| WORK TO BE COMPLETED |
Rewrite the material from its first line through the line containing "Conquista o", inclusive, swapping "commune" for "municipalité" and leaving everything else unchanged.

[Excerpts from a dataset]
※

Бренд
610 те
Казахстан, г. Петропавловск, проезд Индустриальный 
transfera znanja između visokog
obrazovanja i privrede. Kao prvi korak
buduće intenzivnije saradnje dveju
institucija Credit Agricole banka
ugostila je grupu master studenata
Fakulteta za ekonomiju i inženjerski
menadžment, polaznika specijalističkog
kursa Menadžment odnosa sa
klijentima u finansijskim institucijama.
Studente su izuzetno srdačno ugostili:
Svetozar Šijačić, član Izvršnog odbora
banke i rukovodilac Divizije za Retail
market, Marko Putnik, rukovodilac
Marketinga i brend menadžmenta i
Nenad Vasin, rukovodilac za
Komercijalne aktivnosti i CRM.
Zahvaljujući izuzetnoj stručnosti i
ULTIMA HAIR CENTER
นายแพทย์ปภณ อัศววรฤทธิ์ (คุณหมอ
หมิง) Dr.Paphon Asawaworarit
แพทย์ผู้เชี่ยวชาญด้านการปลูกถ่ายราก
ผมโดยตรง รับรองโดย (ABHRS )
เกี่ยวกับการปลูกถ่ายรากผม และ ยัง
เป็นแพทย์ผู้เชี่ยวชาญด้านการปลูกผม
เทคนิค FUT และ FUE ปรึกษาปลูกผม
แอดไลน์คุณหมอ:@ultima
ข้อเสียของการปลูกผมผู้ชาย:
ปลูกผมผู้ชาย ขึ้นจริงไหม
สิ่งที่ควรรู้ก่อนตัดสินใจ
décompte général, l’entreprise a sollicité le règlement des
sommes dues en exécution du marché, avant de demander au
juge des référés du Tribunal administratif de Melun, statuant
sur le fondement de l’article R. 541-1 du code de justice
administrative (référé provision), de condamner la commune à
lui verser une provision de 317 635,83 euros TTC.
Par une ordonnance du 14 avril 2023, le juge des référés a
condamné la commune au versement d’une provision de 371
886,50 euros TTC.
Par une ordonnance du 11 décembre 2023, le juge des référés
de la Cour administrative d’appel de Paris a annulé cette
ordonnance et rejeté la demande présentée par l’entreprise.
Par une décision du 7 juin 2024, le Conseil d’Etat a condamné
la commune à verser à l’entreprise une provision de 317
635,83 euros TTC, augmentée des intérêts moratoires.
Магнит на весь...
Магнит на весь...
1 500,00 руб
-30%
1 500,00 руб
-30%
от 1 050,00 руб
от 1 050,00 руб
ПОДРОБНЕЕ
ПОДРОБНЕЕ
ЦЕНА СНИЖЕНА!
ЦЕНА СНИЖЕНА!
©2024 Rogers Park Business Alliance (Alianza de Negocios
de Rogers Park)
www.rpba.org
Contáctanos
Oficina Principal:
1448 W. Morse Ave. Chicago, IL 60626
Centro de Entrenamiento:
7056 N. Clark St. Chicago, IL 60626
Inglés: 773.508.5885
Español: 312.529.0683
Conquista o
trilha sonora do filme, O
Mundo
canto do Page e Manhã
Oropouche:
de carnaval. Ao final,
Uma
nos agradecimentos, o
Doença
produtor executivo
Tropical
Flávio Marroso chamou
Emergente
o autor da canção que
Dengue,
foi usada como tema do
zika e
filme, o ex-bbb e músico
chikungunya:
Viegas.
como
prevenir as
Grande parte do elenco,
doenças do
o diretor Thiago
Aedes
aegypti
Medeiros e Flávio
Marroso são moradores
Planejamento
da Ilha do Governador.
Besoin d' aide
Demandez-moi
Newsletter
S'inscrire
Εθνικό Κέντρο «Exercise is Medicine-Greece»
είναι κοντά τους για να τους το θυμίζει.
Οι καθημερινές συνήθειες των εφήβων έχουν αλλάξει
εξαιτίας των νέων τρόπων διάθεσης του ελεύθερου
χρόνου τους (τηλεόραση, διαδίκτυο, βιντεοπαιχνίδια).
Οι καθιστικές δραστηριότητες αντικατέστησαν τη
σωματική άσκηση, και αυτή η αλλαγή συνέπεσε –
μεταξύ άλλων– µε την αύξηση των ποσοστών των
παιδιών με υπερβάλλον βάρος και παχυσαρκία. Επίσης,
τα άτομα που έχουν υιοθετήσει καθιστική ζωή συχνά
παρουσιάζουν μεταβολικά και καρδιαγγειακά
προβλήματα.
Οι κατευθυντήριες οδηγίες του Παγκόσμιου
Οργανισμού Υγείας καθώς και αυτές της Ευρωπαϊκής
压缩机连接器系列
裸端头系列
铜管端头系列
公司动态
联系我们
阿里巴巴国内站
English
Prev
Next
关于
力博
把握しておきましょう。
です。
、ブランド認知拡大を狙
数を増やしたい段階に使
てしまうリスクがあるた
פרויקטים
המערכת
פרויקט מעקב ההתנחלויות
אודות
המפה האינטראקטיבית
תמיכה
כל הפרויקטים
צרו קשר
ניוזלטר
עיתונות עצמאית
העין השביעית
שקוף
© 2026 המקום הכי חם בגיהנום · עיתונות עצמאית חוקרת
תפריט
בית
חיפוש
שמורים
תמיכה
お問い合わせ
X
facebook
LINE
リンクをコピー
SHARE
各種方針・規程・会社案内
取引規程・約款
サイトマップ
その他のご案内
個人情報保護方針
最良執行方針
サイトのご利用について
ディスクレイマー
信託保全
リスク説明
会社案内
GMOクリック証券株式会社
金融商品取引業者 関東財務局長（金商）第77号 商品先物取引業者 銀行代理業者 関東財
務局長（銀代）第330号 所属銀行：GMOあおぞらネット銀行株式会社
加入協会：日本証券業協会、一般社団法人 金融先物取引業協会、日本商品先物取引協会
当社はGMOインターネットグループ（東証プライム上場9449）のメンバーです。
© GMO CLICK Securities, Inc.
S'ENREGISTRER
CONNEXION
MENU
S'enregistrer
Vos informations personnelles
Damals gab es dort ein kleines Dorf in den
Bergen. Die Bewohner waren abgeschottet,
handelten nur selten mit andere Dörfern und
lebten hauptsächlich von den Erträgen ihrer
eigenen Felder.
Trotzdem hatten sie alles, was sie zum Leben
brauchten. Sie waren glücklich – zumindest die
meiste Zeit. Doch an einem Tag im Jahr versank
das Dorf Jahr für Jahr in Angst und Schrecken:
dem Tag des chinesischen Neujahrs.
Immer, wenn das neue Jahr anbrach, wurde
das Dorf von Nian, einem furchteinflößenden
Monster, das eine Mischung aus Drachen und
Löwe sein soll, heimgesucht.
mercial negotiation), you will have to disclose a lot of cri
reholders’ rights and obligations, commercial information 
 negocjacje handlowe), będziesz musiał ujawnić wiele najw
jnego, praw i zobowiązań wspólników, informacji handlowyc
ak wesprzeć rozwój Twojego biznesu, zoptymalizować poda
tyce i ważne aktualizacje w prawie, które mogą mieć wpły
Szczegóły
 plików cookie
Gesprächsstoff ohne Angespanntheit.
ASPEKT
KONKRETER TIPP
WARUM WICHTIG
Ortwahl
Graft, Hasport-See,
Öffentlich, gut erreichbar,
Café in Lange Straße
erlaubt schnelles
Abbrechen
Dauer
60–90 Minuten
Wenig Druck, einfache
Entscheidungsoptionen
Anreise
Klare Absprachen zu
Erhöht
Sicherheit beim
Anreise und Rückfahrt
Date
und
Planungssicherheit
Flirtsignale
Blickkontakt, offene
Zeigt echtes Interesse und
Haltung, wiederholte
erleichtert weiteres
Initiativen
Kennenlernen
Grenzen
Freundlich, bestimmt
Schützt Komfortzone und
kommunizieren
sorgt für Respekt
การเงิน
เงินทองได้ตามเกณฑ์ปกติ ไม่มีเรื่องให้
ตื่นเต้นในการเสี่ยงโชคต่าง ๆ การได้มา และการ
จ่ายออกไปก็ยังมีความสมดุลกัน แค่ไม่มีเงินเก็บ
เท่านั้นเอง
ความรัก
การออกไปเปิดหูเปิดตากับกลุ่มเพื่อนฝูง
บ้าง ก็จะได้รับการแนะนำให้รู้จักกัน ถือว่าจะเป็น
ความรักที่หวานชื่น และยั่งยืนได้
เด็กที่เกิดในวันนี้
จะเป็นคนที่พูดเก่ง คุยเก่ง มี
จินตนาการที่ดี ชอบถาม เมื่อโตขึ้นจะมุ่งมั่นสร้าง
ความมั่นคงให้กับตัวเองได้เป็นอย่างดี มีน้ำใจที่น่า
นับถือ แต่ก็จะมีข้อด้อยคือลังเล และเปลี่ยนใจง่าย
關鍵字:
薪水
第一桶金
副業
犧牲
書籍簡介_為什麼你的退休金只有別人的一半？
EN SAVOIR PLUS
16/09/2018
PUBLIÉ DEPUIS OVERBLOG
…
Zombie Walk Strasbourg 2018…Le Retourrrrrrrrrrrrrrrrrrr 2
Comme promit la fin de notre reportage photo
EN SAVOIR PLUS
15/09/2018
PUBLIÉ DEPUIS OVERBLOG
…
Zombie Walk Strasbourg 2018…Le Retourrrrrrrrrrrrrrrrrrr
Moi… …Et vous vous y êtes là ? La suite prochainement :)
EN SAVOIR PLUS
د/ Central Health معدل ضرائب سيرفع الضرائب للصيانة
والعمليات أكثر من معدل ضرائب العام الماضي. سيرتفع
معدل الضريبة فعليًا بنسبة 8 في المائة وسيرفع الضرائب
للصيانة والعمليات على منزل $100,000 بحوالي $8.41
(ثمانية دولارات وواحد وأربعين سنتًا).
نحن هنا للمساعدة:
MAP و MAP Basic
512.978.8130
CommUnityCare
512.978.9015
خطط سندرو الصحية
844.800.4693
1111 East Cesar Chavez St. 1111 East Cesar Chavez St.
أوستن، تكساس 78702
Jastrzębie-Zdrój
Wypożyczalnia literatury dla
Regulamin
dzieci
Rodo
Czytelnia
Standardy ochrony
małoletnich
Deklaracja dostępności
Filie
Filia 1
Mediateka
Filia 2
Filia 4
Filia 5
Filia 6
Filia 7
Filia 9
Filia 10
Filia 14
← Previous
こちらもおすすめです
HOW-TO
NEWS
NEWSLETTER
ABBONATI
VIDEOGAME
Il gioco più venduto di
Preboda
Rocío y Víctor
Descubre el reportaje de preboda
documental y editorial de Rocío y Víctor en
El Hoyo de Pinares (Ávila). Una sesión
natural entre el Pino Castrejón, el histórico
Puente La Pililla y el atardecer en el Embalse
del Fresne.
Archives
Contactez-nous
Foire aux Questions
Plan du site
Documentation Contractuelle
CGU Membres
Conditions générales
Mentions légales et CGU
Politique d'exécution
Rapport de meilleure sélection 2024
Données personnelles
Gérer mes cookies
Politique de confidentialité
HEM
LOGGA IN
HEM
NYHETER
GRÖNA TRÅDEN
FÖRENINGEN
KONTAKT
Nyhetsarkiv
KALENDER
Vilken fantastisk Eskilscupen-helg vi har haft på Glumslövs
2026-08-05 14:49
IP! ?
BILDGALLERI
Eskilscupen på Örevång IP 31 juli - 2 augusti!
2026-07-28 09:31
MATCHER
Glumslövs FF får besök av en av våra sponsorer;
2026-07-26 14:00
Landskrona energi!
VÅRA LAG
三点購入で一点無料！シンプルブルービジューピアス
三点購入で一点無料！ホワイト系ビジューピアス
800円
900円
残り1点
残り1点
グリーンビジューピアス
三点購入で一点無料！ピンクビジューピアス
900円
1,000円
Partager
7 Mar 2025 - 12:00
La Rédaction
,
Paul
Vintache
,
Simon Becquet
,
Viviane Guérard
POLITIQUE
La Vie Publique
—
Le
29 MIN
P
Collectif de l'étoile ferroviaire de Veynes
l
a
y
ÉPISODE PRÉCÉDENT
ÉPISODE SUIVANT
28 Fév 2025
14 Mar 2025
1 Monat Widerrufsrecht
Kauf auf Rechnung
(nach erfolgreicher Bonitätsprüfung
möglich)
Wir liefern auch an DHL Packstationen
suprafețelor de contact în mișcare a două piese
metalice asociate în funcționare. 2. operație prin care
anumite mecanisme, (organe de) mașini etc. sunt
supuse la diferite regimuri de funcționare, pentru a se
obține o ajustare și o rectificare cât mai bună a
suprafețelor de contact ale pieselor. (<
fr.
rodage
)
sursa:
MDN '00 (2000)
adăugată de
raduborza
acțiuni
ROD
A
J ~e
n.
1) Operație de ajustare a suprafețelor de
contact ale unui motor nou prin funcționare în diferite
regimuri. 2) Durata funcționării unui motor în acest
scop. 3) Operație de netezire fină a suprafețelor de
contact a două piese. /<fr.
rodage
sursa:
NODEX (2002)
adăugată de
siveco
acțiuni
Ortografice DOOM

※

| EXERCISE SOLUTION |
Бренд
610 те
Казахстан, г. Петропавловск, проезд Индустриальный 
transfera znanja između visokog
obrazovanja i privrede. Kao prvi korak
buduće intenzivnije saradnje dveju
institucija Credit Agricole banka
ugostila je grupu master studenata
Fakulteta za ekonomiju i inženjerski
menadžment, polaznika specijalističkog
kursa Menadžment odnosa sa
klijentima u finansijskim institucijama.
Studente su izuzetno srdačno ugostili:
Svetozar Šijačić, član Izvršnog odbora
banke i rukovodilac Divizije za Retail
market, Marko Putnik, rukovodilac
Marketinga i brend menadžmenta i
Nenad Vasin, rukovodilac za
Komercijalne aktivnosti i CRM.
Zahvaljujući izuzetnoj stručnosti i
ULTIMA HAIR CENTER
นายแพทย์ปภณ อัศววรฤทธิ์ (คุณหมอ
หมิง) Dr.Paphon Asawaworarit
แพทย์ผู้เชี่ยวชาญด้านการปลูกถ่ายราก
ผมโดยตรง รับรองโดย (ABHRS )
เกี่ยวกับการปลูกถ่ายรากผม และ ยัง
เป็นแพทย์ผู้เชี่ยวชาญด้านการปลูกผม
เทคนิค FUT และ FUE ปรึกษาปลูกผม
แอดไลน์คุณหมอ:@ultima
ข้อเสียของการปลูกผมผู้ชาย:
ปลูกผมผู้ชาย ขึ้นจริงไหม
สิ่งที่ควรรู้ก่อนตัดสินใจ
décompte général, l’entreprise a sollicité le règlement des
sommes dues en exécution du marché, avant de demander au
juge des référés du Tribunal administratif de Melun, statuant
sur le fondement de l’article R. 541-1 du code de justice
administrative (référé provision), de condamner la municipalité à
lui verser une provision de 317 635,83 euros TTC.
Par une ordonnance du 14 avril 2023, le juge des référés a
condamné la municipalité au versement d’une provision de 371
886,50 euros TTC.
Par une ordonnance du 11 décembre 2023, le juge des référés
de la Cour administrative d’appel de Paris a annulé cette
ordonnance et rejeté la demande présentée par l’entreprise.
Par une décision du 7 juin 2024, le Conseil d’Etat a condamné
la municipalité à verser à l’entreprise une provision de 317
635,83 euros TTC, augmentée des intérêts moratoires.
Магнит на весь...
Магнит на весь...
1 500,00 руб
-30%
1 500,00 руб
-30%
от 1 050,00 руб
от 1 050,00 руб
ПОДРОБНЕЕ
ПОДРОБНЕЕ
ЦЕНА СНИЖЕНА!
ЦЕНА СНИЖЕНА!
©2024 Rogers Park Business Alliance (Alianza de Negocios
de Rogers Park)
www.rpba.org
Contáctanos
Oficina Principal:
1448 W. Morse Ave. Chicago, IL 60626
Centro de Entrenamiento:
7056 N. Clark St. Chicago, IL 60626
Inglés: 773.508.5885
Español: 312.529.0683
Conquista o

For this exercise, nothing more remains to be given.